As No Way on Prop A gets backed by local political names like Mayor Steve Adler and most council members, Save Austin Now has added its own political power to its campaign.


Save Austin Now, the PAC that gained enough petition signatures to get the initiative on the ballot, announced endorsements from Austin City Council Member Mackenzie Kelly and former Austin mayors Lee Leffingwell (2009-2015), Lee Cooke (1988-1991) and Ron Mullen (1983-1985).

On Nov. 2, Austin voters will decide the fate of Prop A, which would require minimum staffing of two officers per 1,000 residents among other changes in the department. SAN says the ordinance will "enact sensible police reforms" that will make the city safer as total murders are on the rise and police attrition rates are also high.

"We know that the police staffing crisis is dire and urgent. Our council will not be forced to cut public safety funding if Prop A passes. We will not cut Fire and EMS. We must pass Prop A to bring our staffing level up, reduce 911 response times and reduce violent crime across our city," District 6 Council Member Kelly said.

The opposition, consisting of a coalition of 80 local organizations, argues the ordinance would cost too much money—between $54.3 million and $119.8 million each year for the next five years, according to an estimate from city staff. The Texas Supreme Court ruled the budget estimate had to be placed on the ballot along with SAN's ballot language.

In a joint statement, the three former mayors backing Prop A spoke about their tenure as mayors: making the city the Live Music Capital of the World and focusing on the environment. They said they do not take police for granted for keeping the city safe and implored Austinites to vote for Prop A.

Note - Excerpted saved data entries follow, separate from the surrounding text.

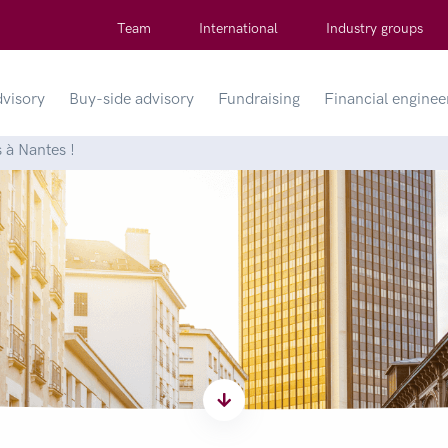
Team
International
Industry groups
dvisory
Buy-side advisory
Fundraising
Financial enginee
 à Nantes !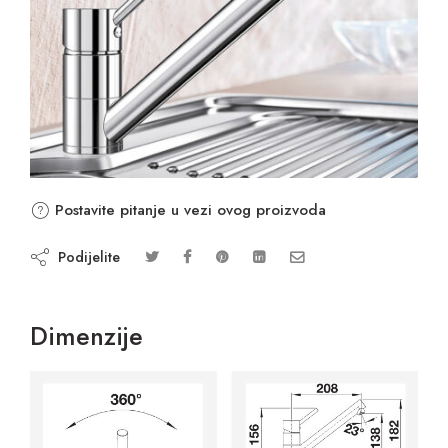
Postavite pitanje u vezi ovog proizvoda
Podijelite
Dimenzije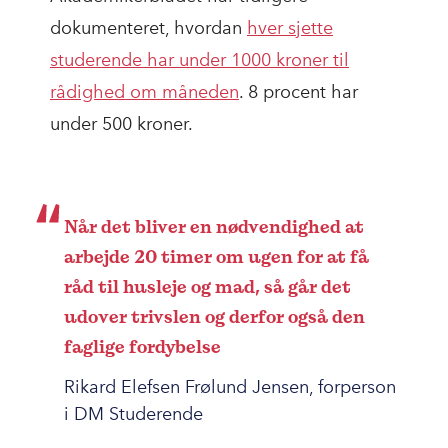
dokumenteret, hvordan
hver sjette
studerende har under 1000 kroner til
rådighed om måneden
. 8 procent har
under 500 kroner.
Når det bliver en nødvendighed at
arbejde 20 timer om ugen for at få
råd til husleje og mad, så går det
udover trivslen og derfor også den
faglige fordybelse
Rikard Elefsen Frølund Jensen, forperson
i DM Studerende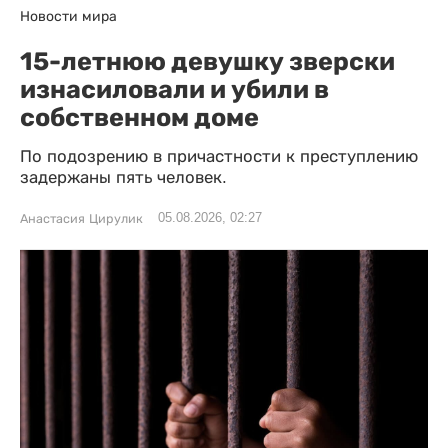
Новости мира
15-летнюю девушку зверски
изнасиловали и убили в
собственном доме
По подозрению в причастности к преступлению
задержаны пять человек.
05.08.2026, 02:27
Анастасия Цирулик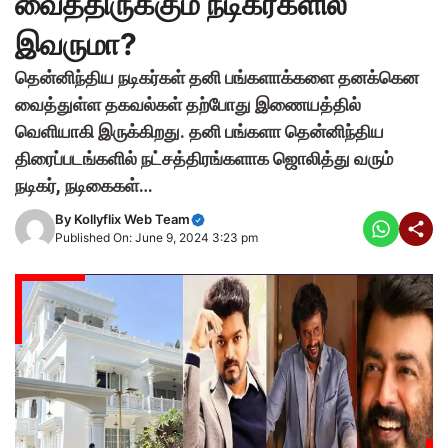
வைத்திருக்கும் நடிகர்களில்
இவருமா?
தென்னிந்திய நடிகர்கள் தனி பங்களாக்களை தனக்கென
வைத்துள்ள தகவல்கள் தற்போது இணையத்தில்
வெளியாகி இருக்கிறது. தனி பங்களா தென்னிந்திய
திரைப்படங்களில் நட்சத்திரங்களாக ஜொலித்து வரும்
நடிகர், நடிகைகள்…
By
Kollyflix Web Team
Published On: June 9, 2024 3:23 pm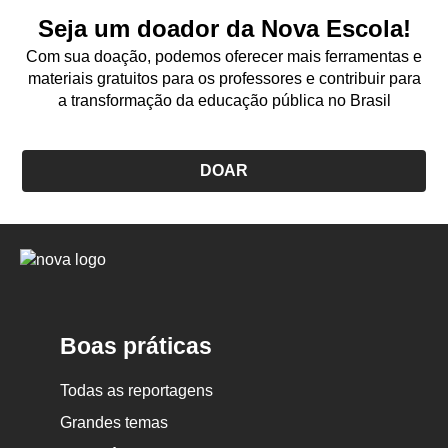
Seja um doador da Nova Escola!
Com sua doação, podemos oferecer mais ferramentas e
materiais gratuitos para os professores e contribuir para
a transformação da educação pública no Brasil
DOAR
Logo
Nova
Escola
Boas práticas
Todas as reportagens
Grandes temas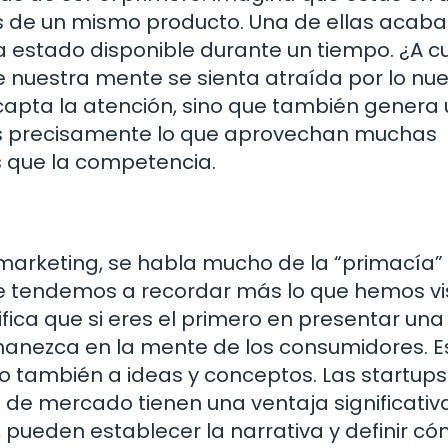
s de un mismo producto. Una de ellas acaba
a estado disponible durante un tiempo. ¿A cu
 nuestra mente se sienta atraída por lo nue
 capta la atención, sino que también genera
 es precisamente lo que aprovechan muchas
s que la competencia.
marketing, se habla mucho de la “primacía” 
ue tendemos a recordar más lo que hemos vi
fica que si eres el primero en presentar una
anezca en la mente de los consumidores. E
ino también a ideas y conceptos. Las startup
 de mercado tienen una ventaja significativ
, pueden establecer la narrativa y definir c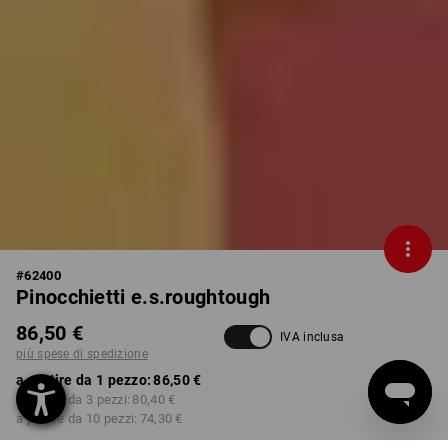
#
62400
Pinocchietti e.s.roughtough
86,50 €
IVA inclusa
più spese di spedizione
a partire da 1 pezzo:
86,50 €
a partire da 3 pezzi:
80,40 €
a partire da 10 pezzi:
74,30 €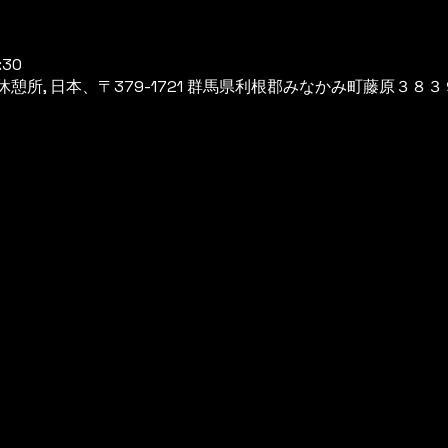
:30
所, 日本、〒379-1721 群馬県利根郡みなかみ町藤原３８３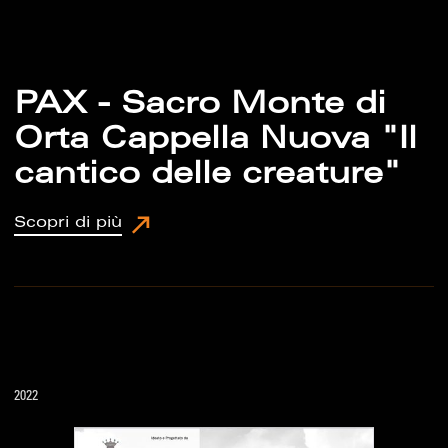
PAX - Sacro Monte di
Orta Cappella Nuova "Il
cantico delle creature"
Scopri di più
2022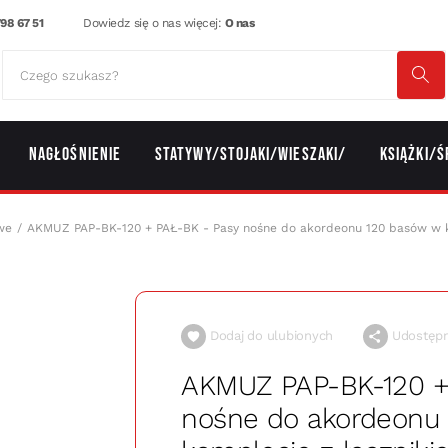
98 67 51
Dowiedz się o nas więcej:
O nas
Nagłośnienie
Statywy/Stojaki/Wieszaki/
Książki/Ś
we
AKMUZ PAP-BK-120 + PAŁ-BK - Pasy nośne do akordeonu 120 basów w k
Dodaj do ulubionych
Udostępni
AKMUZ PAP-BK-120 +
nośne do akordeonu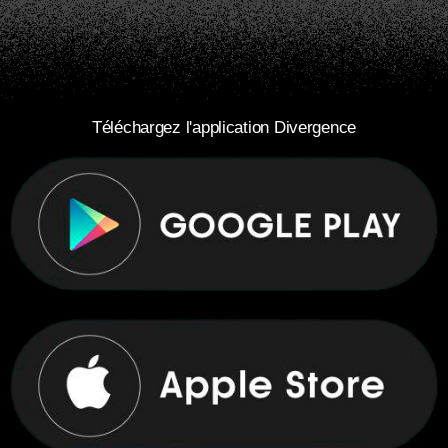
Téléchargez l'application Divergence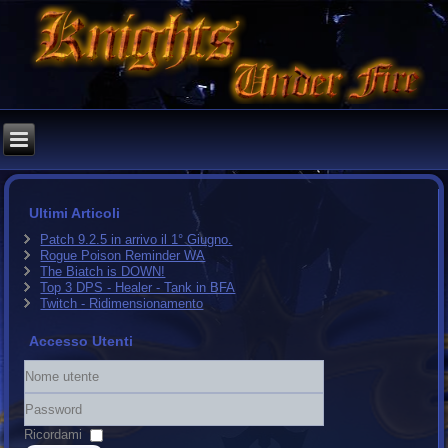
Ultimi Articoli
Patch 9.2.5 in arrivo il 1° Giugno.
Rogue Poison Reminder WA
The Biatch is DOWN!
Top 3 DPS - Healer - Tank in BFA
Twitch - Ridimensionamento
Accesso Utenti
Nome
utente
Password
Ricordami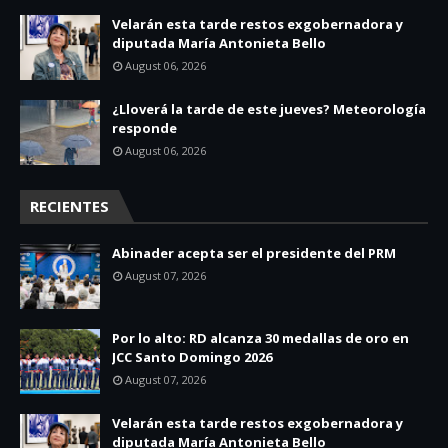
Velarán esta tarde restos exgobernadora y
diputada María Antonieta Bello
August 06, 2026
¿Lloverá la tarde de este jueves? Meteorología
responde
August 06, 2026
RECIENTES
Abinader acepta ser el presidente del PRM
August 07, 2026
Por lo alto: RD alcanza 30 medallas de oro en
JCC Santo Domingo 2026
August 07, 2026
Velarán esta tarde restos exgobernadora y
diputada María Antonieta Bello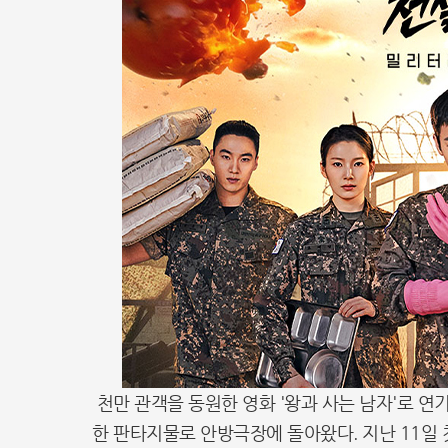
천만 관객을 동원한 영화 '왕과 사는 남자'로 
한 판타지물로 안방극장에 돌아왔다. 지난 11일 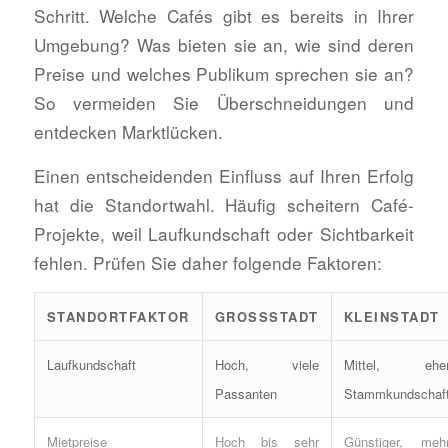
Schritt. Welche Cafés gibt es bereits in Ihrer
Umgebung? Was bieten sie an, wie sind deren
Preise und welches Publikum sprechen sie an?
So vermeiden Sie Überschneidungen und
entdecken Marktlücken.
Einen entscheidenden Einfluss auf Ihren Erfolg
hat die Standortwahl. Häufig scheitern Café-
Projekte, weil Laufkundschaft oder Sichtbarkeit
fehlen. Prüfen Sie daher folgende Faktoren:
STANDORTFAKTOR
GROSSSTADT
KLEINSTADT
Laufkundschaft
Hoch, viele
Mittel, ehe
Passanten
Stammkundschaf
Mietpreise
Hoch bis sehr
Günstiger, meh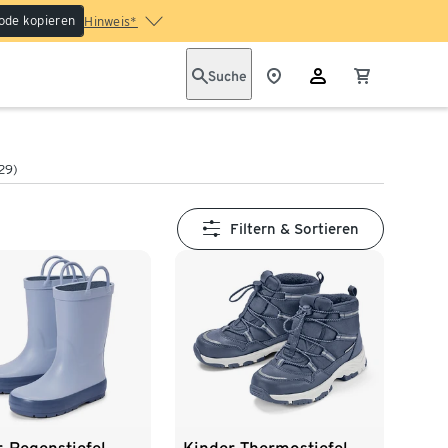
ode kopieren
Hinweis*
Suche
29)
Filtern & Sortieren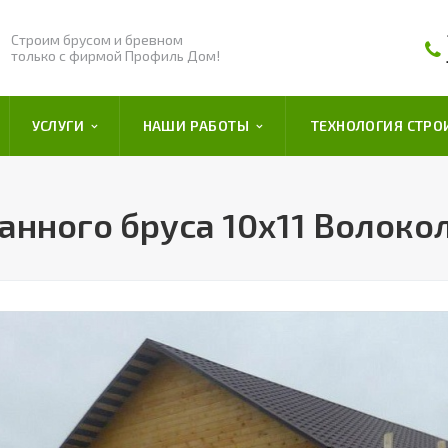
Строим брусом и бревном
только с фирмой Профиль Дом!
УСЛУГИ
НАШИ РАБОТЫ
ТЕХНОЛОГИЯ СТРО
анного бруса 10х11 Волоко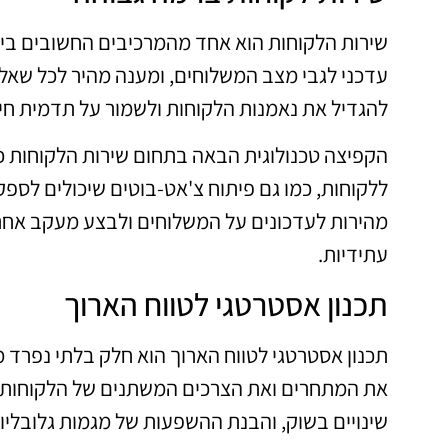
שירות הלקוחות הוא אחד מהמרכיבים החשובים בי
עדכני לגבי מצב המשלוחים, ומענה מהיר לכל שאלה
להגדיל את נאמנות הלקוחות ולשמור על תדמית חיו
הקפיצה טכנולוגית הבאה בתחום שירות הלקוחות כ
ללקוחות, כמו גם פיתוח צ'אט-בוטים שיכולים לספ
מהירות לעדכונים על המשלוחים ולבצע מעקב אחרי 
עתידיות.
תכנון אסטרטגי לטווח הארוך
תכנון אסטרטגי לטווח הארוך הוא חלק בלתי נפרד 
את המתחרים ואת הצרכים המשתנים של הלקוחות. תכנו
שינויים בשוק, והבנת ההשפעות של מגמות גלובליו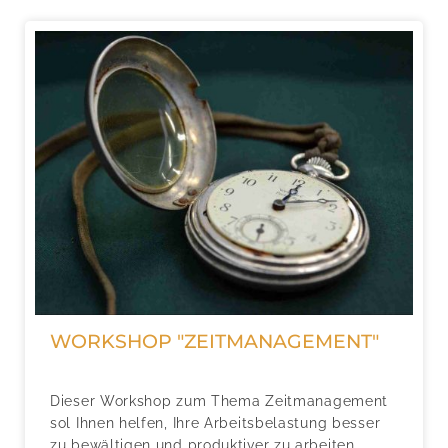
WORKSHOP "ZEITMANAGEMENT"
Dieser Workshop zum Thema Zeitmanagement
sol Ihnen helfen, Ihre Arbeitsbelastung besser
zu bewältigen und produktiver zu arbeiten.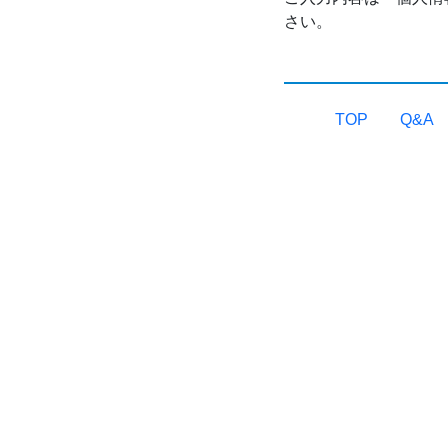
さい。
TOP
Q&A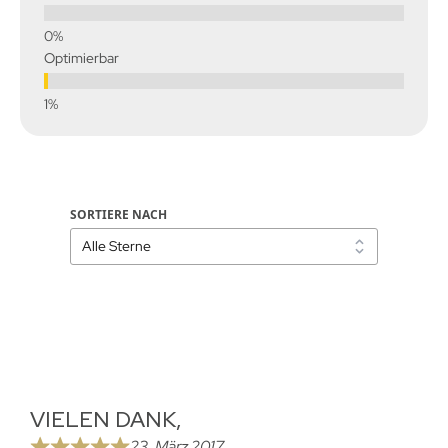
Optimierbar
SORTIERE NACH
VIELEN DANK,
23. März 2017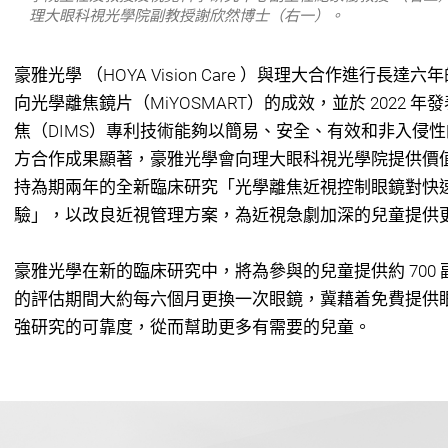
理大眼科視光學院副教授謝欣然博士（右一）。
豪雅光學 （HOYA Vision Care ）與理大合作進行
向光學離焦鏡⽚（MiYOSMART）的成效，並於 2022
焦（DIMS）專利技術能夠以簡易、安全、有效和非入侵
方合作成果顯著，豪雅光學會向理大眼科視光學院提供價值 
持為期兩年的全新臨床研究「光學離焦近視控制眼鏡對快
驗」，以改良近視管理方案，為近視急劇加深的兒童提供
豪雅光學在新的臨床研究中，將為參與的兒童提供約 700
的評估期間大約每六個月更換一次眼鏡，冀藉着免費提供
強研究的可靠度，從而幫助更多有需要的兒童。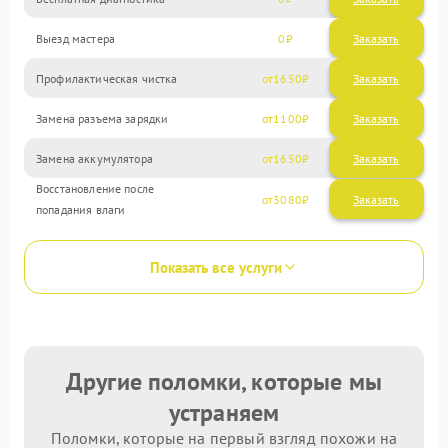
Выезд мастера
0
Заказать
Профилактическая чистка
1650
Замена разъема зарядки
1100
Замена аккумулятора
1650
Восстановление после
3080
попадания влаги
Показать все услуги
Другие поломки, которые мы
устраняем
Поломки, которые на первый взгляд похожи на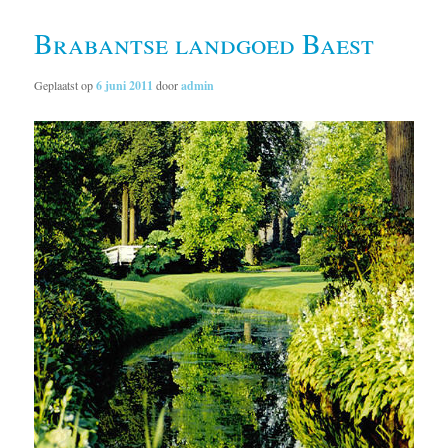
Brabantse landgoed Baest
Geplaatst op
6 juni 2011
door
admin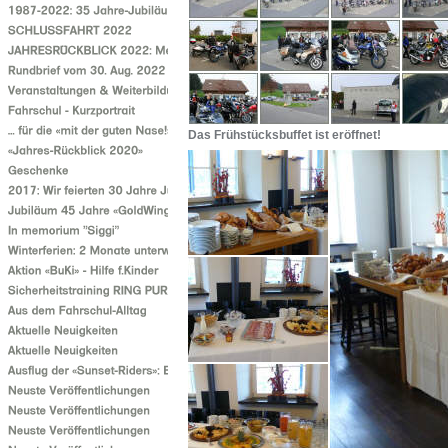
Das Frühstücksbuffet ist eröffnet!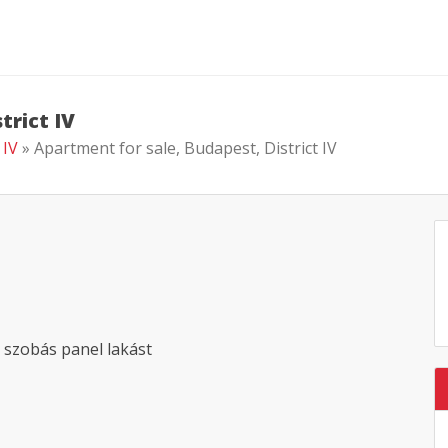
trict IV
 IV
» Apartment for sale, Budapest, District IV
szobás panel lakást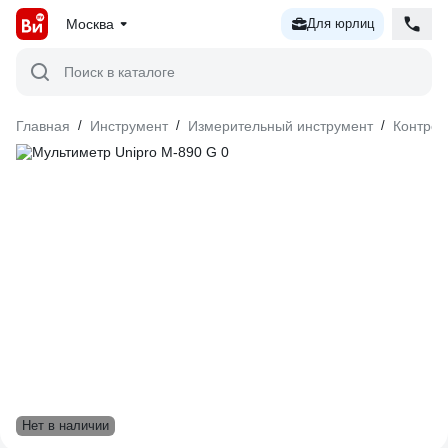
Москва
Для юрлиц
Поиск в каталоге
Главная
/
Инструмент
/
Измерительный инструмент
/
Контрол
Нет в наличии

Part of the joint statement reads: "Prior councils have commissioned numerous police staffing studies and each concluded that the Austin Police Department needs additional personnel in order to meet the growing demands of our city. This is something for which we both steadfastly fought, yet the actions and pronouncements of today's council make clear that those on the dais are taking law enforcement for granted and our city is suffering with more crime and fewer police. Austin will continue to further degrade if citizens do not take action by voting in favor of a minimum police staffing level. It is for this reason that we enthusiastically endorse Prop A."

Early voting runs Oct. 18-29 and Election Day is on Nov. 2.